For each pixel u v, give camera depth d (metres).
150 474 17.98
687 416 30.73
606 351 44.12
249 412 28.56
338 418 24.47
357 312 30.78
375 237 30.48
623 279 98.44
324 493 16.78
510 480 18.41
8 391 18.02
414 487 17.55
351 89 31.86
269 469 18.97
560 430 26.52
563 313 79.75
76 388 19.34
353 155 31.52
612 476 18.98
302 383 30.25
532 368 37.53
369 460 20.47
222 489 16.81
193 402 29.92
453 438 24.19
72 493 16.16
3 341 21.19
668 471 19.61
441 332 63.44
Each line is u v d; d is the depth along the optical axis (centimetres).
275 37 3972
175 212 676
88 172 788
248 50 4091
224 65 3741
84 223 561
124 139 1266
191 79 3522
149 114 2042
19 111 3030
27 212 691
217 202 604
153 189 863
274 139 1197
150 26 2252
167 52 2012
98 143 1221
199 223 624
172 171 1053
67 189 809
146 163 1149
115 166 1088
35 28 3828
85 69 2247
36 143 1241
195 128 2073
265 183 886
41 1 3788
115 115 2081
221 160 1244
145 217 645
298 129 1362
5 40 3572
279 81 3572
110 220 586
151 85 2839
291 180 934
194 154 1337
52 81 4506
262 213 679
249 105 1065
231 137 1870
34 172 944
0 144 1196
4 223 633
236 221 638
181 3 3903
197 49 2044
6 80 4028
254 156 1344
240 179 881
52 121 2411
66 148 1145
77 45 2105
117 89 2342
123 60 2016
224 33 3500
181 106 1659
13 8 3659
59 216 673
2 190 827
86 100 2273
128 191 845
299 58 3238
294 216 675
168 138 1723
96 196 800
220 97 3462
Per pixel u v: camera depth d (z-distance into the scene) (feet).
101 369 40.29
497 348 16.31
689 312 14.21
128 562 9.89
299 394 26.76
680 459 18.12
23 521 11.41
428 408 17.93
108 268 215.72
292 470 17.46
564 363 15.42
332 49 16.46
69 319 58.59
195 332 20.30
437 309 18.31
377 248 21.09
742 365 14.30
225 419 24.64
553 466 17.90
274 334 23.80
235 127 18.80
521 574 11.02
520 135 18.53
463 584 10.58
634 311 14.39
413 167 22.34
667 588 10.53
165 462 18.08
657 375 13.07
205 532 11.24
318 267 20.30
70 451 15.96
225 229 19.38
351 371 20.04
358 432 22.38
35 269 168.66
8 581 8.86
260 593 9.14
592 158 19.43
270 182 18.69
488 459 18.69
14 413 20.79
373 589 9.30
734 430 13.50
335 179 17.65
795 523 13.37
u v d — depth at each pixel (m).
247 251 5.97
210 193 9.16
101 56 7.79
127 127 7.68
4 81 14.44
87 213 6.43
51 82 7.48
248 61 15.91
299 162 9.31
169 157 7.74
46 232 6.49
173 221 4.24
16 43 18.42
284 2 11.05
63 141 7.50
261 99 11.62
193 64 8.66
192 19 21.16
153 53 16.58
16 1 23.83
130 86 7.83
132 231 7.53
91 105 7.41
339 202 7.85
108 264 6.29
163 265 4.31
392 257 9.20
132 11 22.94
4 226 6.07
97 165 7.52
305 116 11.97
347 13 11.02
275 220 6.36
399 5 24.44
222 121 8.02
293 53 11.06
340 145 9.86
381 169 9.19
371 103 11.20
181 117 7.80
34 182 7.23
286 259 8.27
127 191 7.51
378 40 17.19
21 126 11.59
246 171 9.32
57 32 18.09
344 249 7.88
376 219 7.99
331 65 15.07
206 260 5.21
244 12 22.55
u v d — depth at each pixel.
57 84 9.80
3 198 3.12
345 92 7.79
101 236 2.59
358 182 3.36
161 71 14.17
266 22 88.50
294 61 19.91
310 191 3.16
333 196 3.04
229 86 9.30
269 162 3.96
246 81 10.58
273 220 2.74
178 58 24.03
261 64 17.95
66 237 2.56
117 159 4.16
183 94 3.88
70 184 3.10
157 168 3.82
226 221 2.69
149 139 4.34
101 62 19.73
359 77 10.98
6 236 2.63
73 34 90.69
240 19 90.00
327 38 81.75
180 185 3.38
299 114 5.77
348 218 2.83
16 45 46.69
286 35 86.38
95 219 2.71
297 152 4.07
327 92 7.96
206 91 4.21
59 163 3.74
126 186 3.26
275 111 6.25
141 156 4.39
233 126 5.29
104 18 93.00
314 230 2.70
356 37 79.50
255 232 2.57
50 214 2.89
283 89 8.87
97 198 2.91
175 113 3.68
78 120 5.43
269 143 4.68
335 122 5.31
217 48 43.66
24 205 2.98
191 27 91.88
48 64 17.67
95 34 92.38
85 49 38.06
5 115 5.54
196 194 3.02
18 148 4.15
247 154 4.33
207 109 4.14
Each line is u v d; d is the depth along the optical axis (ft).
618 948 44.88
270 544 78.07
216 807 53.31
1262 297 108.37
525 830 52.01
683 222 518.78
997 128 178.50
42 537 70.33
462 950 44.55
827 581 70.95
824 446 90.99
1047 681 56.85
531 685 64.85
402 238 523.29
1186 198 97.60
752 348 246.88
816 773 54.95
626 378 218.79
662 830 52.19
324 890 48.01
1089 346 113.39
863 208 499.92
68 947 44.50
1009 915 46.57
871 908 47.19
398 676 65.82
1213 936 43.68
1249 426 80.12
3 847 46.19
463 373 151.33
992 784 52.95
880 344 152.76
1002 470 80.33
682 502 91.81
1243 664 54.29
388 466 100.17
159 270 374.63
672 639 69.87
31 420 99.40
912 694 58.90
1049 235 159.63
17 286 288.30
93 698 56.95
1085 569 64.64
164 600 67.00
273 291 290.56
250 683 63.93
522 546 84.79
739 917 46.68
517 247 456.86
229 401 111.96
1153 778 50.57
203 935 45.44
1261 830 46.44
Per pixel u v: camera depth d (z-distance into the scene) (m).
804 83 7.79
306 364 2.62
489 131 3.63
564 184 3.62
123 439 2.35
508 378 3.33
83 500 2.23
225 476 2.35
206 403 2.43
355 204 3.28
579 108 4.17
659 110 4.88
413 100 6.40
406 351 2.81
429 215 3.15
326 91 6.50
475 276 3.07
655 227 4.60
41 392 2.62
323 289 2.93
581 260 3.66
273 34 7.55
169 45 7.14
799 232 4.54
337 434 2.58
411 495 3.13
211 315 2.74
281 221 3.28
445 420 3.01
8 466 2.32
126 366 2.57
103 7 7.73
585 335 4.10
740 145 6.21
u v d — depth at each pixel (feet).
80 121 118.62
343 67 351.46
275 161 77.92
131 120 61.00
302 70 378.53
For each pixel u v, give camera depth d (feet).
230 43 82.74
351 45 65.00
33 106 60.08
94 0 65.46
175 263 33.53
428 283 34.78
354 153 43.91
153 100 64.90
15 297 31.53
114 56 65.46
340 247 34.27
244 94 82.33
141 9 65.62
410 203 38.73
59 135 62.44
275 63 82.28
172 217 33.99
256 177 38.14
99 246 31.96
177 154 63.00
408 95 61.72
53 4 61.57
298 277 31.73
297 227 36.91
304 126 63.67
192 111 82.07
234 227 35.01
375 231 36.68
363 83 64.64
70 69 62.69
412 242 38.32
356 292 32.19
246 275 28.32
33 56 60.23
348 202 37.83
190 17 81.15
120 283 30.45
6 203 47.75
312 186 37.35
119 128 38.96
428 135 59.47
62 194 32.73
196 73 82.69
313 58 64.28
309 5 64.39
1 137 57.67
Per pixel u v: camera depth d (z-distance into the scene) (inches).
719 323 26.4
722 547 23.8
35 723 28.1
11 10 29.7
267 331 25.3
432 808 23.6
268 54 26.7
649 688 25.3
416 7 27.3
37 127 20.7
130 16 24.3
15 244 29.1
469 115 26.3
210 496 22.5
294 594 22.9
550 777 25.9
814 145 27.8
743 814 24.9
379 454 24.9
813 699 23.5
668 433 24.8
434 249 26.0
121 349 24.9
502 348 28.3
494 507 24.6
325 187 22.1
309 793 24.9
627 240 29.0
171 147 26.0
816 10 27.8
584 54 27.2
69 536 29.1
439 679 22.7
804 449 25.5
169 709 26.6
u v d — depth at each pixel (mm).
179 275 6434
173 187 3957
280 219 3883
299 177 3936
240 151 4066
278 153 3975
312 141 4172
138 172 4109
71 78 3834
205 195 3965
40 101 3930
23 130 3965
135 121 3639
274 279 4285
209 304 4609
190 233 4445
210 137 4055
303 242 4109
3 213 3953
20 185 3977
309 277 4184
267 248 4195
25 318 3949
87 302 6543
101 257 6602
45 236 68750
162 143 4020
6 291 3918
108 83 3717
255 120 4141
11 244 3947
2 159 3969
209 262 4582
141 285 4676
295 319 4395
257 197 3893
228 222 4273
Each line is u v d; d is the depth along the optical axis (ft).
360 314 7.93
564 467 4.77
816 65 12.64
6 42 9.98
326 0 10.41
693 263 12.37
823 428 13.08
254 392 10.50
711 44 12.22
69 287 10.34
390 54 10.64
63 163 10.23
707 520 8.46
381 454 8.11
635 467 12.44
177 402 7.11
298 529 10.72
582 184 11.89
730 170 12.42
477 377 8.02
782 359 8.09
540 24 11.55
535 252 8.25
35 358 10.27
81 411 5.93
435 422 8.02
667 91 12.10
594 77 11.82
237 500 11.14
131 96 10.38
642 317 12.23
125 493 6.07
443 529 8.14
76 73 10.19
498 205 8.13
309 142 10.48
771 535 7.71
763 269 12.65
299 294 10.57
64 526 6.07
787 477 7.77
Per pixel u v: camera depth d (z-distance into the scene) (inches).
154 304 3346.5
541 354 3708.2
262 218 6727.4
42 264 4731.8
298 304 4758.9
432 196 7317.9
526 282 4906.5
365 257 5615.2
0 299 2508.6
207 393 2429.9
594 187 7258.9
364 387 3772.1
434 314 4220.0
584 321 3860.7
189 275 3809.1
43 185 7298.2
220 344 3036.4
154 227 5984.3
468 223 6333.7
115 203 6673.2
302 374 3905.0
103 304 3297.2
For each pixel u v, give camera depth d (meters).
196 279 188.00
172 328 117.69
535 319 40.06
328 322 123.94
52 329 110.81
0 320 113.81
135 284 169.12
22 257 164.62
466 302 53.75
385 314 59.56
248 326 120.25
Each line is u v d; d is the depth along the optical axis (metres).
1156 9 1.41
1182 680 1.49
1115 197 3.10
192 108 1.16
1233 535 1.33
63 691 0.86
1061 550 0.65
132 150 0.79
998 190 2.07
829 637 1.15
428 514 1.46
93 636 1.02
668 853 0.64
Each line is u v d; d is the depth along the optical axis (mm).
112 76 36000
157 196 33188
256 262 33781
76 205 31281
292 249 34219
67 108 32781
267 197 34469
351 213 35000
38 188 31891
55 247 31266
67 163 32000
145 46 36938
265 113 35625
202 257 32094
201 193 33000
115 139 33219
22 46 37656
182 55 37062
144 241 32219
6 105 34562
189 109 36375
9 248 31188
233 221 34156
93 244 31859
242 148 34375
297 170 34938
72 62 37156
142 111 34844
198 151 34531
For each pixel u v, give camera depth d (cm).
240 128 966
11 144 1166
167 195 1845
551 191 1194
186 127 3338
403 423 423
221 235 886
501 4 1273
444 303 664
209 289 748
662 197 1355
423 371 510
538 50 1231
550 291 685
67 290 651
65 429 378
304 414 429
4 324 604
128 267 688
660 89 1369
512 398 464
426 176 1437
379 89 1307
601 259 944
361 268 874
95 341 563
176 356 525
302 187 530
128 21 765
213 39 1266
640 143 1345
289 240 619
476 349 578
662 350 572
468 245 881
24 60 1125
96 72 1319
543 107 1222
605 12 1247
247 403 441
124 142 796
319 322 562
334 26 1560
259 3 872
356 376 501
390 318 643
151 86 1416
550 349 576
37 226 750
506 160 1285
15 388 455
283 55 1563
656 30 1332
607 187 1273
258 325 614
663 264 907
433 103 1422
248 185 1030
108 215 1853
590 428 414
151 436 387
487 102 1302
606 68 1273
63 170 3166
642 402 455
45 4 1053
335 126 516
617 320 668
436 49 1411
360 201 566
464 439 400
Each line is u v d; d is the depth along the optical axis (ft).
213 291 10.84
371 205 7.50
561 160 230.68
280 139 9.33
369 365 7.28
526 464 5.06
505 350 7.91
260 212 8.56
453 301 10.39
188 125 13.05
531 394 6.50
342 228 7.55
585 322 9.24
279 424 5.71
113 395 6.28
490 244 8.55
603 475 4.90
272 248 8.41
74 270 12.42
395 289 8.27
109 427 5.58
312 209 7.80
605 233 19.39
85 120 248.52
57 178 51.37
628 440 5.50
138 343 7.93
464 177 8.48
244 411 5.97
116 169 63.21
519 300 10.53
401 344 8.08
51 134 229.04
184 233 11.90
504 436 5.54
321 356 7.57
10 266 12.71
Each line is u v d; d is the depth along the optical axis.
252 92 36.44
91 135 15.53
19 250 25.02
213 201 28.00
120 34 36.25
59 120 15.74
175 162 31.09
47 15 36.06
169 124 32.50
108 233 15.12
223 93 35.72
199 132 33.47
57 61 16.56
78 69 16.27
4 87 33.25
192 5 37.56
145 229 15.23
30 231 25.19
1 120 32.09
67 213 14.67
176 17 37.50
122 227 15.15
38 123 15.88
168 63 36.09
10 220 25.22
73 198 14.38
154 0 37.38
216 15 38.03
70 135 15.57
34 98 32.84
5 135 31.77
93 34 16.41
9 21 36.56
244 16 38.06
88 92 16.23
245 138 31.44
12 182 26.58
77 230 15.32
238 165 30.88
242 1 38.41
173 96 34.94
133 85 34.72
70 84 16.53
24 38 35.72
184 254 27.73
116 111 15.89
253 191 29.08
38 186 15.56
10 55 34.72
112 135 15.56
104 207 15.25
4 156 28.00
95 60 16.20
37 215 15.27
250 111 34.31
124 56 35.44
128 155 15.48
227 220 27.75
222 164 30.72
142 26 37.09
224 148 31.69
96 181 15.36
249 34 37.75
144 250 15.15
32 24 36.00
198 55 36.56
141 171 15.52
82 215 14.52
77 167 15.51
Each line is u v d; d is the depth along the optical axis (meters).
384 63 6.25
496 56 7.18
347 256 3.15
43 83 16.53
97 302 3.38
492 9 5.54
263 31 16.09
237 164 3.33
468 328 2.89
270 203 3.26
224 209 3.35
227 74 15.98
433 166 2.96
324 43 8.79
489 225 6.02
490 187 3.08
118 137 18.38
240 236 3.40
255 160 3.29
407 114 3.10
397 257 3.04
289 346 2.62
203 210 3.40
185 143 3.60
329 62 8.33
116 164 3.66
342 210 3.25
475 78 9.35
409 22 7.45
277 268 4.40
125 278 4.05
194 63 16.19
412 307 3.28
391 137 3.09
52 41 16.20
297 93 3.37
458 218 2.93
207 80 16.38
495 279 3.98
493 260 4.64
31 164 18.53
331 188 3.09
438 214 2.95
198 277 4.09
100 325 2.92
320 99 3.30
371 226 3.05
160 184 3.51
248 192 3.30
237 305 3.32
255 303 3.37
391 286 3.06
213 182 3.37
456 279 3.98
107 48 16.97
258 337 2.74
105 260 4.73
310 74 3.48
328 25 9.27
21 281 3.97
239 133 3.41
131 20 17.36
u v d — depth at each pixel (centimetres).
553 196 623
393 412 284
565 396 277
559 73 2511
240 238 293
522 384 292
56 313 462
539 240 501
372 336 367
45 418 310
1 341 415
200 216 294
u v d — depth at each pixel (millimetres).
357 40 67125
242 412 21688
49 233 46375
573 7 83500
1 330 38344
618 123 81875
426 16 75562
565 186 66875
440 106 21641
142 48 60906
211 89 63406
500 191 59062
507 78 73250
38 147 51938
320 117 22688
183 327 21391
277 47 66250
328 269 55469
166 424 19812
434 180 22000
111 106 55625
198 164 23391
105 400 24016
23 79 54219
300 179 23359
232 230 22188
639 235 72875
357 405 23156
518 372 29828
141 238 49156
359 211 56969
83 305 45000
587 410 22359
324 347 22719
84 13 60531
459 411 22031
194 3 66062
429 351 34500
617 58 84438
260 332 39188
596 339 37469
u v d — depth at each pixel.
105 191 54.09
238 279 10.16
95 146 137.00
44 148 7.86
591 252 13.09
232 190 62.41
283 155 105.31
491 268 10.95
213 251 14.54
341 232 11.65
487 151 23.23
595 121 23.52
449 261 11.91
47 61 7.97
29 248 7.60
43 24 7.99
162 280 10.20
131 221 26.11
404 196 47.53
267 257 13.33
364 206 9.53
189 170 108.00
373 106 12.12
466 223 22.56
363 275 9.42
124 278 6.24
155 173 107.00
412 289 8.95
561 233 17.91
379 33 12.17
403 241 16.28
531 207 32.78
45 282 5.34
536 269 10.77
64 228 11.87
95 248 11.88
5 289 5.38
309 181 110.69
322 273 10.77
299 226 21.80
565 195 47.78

Task statement >> Using the data above, repeat exactly the lines that begin at the line with "240 236 3.40" and end at the line with "100 325 2.92", both ends included.

Response to the task >>
240 236 3.40
255 160 3.29
407 114 3.10
397 257 3.04
289 346 2.62
203 210 3.40
185 143 3.60
329 62 8.33
116 164 3.66
342 210 3.25
475 78 9.35
409 22 7.45
277 268 4.40
125 278 4.05
194 63 16.19
412 307 3.28
391 137 3.09
52 41 16.20
297 93 3.37
458 218 2.93
207 80 16.38
495 279 3.98
493 260 4.64
31 164 18.53
331 188 3.09
438 214 2.95
198 277 4.09
100 325 2.92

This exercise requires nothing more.